■ 原文 ■
::::::::::
Windows 10は「Xbox App」アプリにより、Xbox Oneで利用できるXbox Liveの機能やプレイ映像の録画、Xbox Oneで実行されているゲームのストリーミングプレイなどを実現する

 いわば「Windowsユニバース」とも言うべき世界観だが、Surface HubとHoloLensも、境目なく多様な種類のデバイスが結び付く様子を表している。

 Surface Hubは、タッチ操作が可能な84型のデジタルホワイトボードとも言うべき製品だ。Surfaceシリーズは積極的にOEM先のメーカーが参入していない市場に新製品を投入し、新ジャンルの着火剤となることを狙っている。

 Surface Hubと対になる電子会議機能がWindows 10に組み込まれており、Windows 10デバイス(PC、タブレット、スマートフォン、おそらくXboxも)からSurface Hubに接続することで、Webページやプレゼンテーションスライド、各会議室の映像を使いこなした会議に簡単に参加可能となる。

84型のタッチ対応4Kディスプレイをデジタルホワイトボードやビデオ会議システムとして利用できるSurface Hub

 HoloLensは、Windows 10が新たに標準装備する“Windows Holographics API”という機能のコンセプト、可能性を見せるために作られたプロトタイプだが、Surfaceシリーズと同様に製品化を目指している。

 どのような製品なのかは、こちらのリンク先を見るほうが分かりやすいだろう。HoloLensは本体に備えた透過スクリーンに高精細な立体映像を映し出し、内蔵するステレオカメラを用いて周囲の情報を獲得。同社が“Holo Processing Unit(HPU)”と呼ぶ専用プロセッサで処理を行い、実映像に合成表示する仮想現実と現実空間の間をつなぐデバイスだ。

 HoloLensはスマートフォンなどの助けなしに動作が可能という。デモ映像を見る限り、日本のベンチャー「FOVE」がVRディスプレイに組み込んでいる視線入力に似た機能もあるようだ。

 MicrosoftはHoloLensによって、「Oculus Rift」やFOVEのようなベンチャーを蹴散らそうとしているわけではない。前述したようにWindows 10に標準装備されるHolographics APIを用いたデバイスと、そのアプリケーション市場を開拓することで、VRやARといった世界とWindows 10をつなげようとしているのだ。
::::::::::
[コレクションの記録]

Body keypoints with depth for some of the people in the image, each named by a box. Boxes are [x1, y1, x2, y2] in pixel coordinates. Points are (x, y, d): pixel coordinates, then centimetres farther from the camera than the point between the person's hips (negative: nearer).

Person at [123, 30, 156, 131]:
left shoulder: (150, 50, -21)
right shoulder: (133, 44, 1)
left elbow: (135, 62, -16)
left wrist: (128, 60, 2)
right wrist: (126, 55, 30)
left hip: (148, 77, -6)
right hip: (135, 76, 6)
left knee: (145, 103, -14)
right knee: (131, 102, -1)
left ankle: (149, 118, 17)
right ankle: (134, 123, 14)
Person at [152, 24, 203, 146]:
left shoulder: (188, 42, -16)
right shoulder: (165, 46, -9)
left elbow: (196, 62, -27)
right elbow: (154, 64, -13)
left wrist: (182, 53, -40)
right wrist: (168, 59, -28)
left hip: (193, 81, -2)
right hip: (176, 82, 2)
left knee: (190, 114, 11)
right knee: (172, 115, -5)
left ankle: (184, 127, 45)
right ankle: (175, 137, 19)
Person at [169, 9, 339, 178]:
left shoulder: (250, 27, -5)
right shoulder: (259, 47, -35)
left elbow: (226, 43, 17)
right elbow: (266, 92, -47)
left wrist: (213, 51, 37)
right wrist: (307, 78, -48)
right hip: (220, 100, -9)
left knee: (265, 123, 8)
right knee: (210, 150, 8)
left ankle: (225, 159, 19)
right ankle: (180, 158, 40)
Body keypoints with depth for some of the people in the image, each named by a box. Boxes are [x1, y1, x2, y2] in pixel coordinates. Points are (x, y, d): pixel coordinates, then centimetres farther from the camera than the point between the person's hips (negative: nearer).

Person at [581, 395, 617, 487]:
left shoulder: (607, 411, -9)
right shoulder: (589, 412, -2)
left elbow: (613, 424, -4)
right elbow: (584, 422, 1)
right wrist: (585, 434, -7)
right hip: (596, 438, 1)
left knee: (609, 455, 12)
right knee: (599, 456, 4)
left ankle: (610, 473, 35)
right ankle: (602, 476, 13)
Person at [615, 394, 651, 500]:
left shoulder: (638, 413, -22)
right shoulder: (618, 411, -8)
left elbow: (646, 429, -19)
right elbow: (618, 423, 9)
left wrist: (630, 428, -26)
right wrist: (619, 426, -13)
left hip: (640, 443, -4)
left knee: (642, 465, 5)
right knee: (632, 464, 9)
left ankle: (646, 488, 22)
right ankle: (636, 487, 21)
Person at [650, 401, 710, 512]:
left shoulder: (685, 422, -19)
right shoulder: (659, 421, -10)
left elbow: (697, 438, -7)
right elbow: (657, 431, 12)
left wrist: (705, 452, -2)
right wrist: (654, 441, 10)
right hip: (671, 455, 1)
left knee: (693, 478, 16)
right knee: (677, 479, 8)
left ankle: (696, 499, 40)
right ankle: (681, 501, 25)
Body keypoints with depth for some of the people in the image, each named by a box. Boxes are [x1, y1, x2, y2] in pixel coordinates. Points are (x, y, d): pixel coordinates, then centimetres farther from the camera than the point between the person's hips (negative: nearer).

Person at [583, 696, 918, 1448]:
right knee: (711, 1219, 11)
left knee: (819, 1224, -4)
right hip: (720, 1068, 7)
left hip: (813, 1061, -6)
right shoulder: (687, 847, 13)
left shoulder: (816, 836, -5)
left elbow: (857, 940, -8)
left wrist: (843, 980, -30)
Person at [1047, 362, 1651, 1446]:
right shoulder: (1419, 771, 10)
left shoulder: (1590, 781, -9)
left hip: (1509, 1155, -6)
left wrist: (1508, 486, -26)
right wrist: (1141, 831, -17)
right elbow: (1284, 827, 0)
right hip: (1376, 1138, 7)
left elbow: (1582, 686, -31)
::::::::::
■ 作業課題 1 ■
原文から、「84型のタッチ対応4Kディス」を含む箇所を起点とし、「入力に似た機能もあるようだ。」の直後までを一字一句違えずに抜き出してください。
■ 作業課題 2 ■
原文によれば、HoloLensで処理を行う専用プロセッサを同社は何と呼んでいますか。

■ 解答 1 ■
84型のタッチ対応4Kディスプレイをデジタルホワイトボードやビデオ会議システムとして利用できるSurface Hub

 HoloLensは、Windows 10が新たに標準装備する“Windows Holographics API”という機能のコンセプト、可能性を見せるために作られたプロトタイプだが、Surfaceシリーズと同様に製品化を目指している。

 どのような製品なのかは、こちらのリンク先を見るほうが分かりやすいだろう。HoloLensは本体に備えた透過スクリーンに高精細な立体映像を映し出し、内蔵するステレオカメラを用いて周囲の情報を獲得。同社が“Holo Processing Unit(HPU)”と呼ぶ専用プロセッサで処理を行い、実映像に合成表示する仮想現実と現実空間の間をつなぐデバイスだ。

 HoloLensはスマートフォンなどの助けなしに動作が可能という。デモ映像を見る限り、日本のベンチャー「FOVE」がVRディスプレイに組み込んでいる視線入力に似た機能もあるようだ。

■ 解答 2 ■
“Holo Processing Unit(HPU)”と呼んでいます。